Use the same environment as the model and entry script as the downloaded scoring script

![](img/2021-09-25-14-27-34.png)

#### Deploy to Azure Container Instance

![](img/2021-09-26-15-04-48.png)

### View active web service endpoint

![](img/2021-09-25-14-21-40.png)

![](img/2021-09-25-14-25-01.png)

# 7. Test Model Endpoint

Since this is a univariate forecasting on the `close` price, the only input needed is the `time` value, and the time should be in the future of the train dataset (2021-09-08) and up to 20 days in the horizon. In other words, any day from 2021-09-09 to 2021-09-28 will be valid. Usually, the nearer in the future, the higher the confidence.

Example data format of the JSON request body:

```json
"data":
[
{
"time": "2021-09-10T00:00:00.000Z",
}
],
```

Example response, in which the forecasted close price is in the value of `forecast` property:

```json
{
"forecast": [
0.0648978
],
"index": [
{
"time": 1631232000000,
"_automl_dummy_grain_col": "_automl_dummy_grain_col"
}
]
}
```

#### Test live web service using UI
![](img/2021-09-25-14-38-38.png)

#### Test live web service using local test script
![](img/2021-09-25-14-37-49.png)

# Clean Up Resources
### Delete web services

![](img/2021-09-27-12-35-09.png)

No more web service endpoint is available after the deletion.
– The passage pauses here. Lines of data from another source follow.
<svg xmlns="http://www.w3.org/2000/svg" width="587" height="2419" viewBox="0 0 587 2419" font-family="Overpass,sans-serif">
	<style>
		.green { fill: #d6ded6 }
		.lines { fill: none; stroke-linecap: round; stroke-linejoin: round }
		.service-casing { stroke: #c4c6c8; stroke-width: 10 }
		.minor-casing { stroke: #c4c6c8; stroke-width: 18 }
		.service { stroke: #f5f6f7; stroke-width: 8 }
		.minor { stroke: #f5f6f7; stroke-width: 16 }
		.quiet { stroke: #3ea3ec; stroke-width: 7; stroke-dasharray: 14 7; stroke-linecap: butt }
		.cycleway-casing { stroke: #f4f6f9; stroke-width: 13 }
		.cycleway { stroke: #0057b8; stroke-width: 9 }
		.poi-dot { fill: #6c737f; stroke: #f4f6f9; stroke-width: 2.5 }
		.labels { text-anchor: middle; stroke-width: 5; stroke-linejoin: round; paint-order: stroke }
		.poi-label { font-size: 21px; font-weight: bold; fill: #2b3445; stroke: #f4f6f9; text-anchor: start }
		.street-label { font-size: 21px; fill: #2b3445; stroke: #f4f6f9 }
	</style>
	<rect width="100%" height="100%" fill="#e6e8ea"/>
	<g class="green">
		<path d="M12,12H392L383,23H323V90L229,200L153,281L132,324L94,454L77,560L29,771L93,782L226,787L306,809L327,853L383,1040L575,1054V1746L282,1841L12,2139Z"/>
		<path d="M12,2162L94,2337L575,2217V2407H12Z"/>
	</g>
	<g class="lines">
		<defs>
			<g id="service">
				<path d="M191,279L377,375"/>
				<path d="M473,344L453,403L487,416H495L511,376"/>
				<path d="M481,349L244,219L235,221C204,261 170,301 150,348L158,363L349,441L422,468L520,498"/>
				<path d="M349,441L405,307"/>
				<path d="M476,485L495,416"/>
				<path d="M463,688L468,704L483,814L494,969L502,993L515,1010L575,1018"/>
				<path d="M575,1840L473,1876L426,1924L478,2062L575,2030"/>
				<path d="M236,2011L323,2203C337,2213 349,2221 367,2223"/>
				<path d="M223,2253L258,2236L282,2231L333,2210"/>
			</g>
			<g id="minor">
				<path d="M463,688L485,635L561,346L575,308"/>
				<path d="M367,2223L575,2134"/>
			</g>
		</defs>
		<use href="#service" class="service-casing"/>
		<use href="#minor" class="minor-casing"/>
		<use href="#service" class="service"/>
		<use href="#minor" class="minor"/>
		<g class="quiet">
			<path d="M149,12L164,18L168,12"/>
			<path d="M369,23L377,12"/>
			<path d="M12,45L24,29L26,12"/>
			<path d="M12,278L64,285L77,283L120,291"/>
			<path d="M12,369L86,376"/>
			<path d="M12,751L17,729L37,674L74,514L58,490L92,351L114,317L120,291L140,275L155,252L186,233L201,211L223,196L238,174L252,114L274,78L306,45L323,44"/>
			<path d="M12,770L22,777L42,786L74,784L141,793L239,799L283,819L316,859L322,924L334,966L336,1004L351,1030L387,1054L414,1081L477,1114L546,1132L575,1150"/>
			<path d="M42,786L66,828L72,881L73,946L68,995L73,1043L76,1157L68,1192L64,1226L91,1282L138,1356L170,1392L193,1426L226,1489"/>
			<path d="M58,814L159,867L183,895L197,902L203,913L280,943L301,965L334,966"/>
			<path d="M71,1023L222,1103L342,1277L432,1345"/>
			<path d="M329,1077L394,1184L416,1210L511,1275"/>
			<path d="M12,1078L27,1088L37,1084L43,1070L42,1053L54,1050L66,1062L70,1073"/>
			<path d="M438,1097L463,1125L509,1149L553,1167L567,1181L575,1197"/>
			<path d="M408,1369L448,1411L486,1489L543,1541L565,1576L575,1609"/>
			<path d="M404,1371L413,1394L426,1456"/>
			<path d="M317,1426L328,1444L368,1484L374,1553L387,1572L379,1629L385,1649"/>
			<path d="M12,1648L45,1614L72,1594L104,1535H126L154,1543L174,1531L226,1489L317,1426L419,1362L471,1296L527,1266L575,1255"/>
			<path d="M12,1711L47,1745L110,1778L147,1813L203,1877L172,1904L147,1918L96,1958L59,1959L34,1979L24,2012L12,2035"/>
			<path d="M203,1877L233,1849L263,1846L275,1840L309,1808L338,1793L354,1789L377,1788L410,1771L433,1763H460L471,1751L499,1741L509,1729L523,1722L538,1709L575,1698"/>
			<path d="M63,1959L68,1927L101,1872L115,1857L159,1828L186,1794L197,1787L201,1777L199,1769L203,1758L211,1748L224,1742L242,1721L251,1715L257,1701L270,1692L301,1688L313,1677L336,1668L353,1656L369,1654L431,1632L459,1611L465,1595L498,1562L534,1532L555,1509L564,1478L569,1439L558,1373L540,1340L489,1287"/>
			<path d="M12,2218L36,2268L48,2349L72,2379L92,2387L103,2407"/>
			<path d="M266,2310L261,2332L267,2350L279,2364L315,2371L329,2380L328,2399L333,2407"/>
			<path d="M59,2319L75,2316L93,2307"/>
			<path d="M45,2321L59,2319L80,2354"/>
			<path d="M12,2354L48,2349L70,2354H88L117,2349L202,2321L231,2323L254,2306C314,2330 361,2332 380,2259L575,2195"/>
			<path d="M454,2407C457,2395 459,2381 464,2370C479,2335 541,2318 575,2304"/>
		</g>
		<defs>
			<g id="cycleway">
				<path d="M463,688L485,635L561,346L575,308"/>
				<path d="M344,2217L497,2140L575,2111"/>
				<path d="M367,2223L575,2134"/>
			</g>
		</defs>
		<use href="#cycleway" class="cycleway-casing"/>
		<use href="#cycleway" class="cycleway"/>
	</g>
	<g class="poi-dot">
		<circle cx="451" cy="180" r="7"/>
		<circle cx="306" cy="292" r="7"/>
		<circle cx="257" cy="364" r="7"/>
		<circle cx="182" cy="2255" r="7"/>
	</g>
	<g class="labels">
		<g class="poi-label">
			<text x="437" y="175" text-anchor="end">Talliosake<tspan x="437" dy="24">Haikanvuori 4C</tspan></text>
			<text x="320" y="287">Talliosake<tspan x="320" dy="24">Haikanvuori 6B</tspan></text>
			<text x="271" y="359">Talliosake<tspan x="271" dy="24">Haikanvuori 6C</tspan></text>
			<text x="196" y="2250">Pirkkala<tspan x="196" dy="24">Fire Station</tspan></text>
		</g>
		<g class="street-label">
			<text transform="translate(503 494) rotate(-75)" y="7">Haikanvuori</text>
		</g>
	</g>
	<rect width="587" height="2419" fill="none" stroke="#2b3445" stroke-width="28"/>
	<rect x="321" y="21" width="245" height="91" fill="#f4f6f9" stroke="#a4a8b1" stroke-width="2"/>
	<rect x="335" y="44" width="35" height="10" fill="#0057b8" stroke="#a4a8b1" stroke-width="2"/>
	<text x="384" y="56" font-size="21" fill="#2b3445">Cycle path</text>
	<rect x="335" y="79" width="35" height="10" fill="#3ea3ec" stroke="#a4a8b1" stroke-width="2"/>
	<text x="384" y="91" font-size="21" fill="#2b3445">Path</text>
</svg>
![](img/2021-09-27-12-37-22.png)
### Delete compute resources

![](img/2021-09-27-12-36-37.png)

No more cluster is available after the deletion.

![](img/2021-09-27-12-39-22.png)

# Screen Recording

[Screencast video](https://youtu.be/1sywHzjvwxc) demonstrating the live model deployed as a web service to handle forecast request.

# Future Improvements

+ Apply multivariate forecasting using multiple available features such open, high, low, and volume instead of just only close price. This will surely improve the prediction quality. Furthermore, we can combine other time series data such as other cryptos, stock index data, and inflation data, as they might affect the price movement of the target crypto. An algorithm I have in mind is Vector Autoregression if I write a local training script, and for AutoML I simply not exclude the other features because the AutoML forecasting task will apply multivariate by default.

+ Increasing experiment timeout and number of cross validation for AutoML can also help find better performance model.

+ For a real financial forecasting platform, it's necessary to have a frequent retrain whenever new price data is available, so we can set up a pipeline that automatically downloads new price data and trigger a retrain.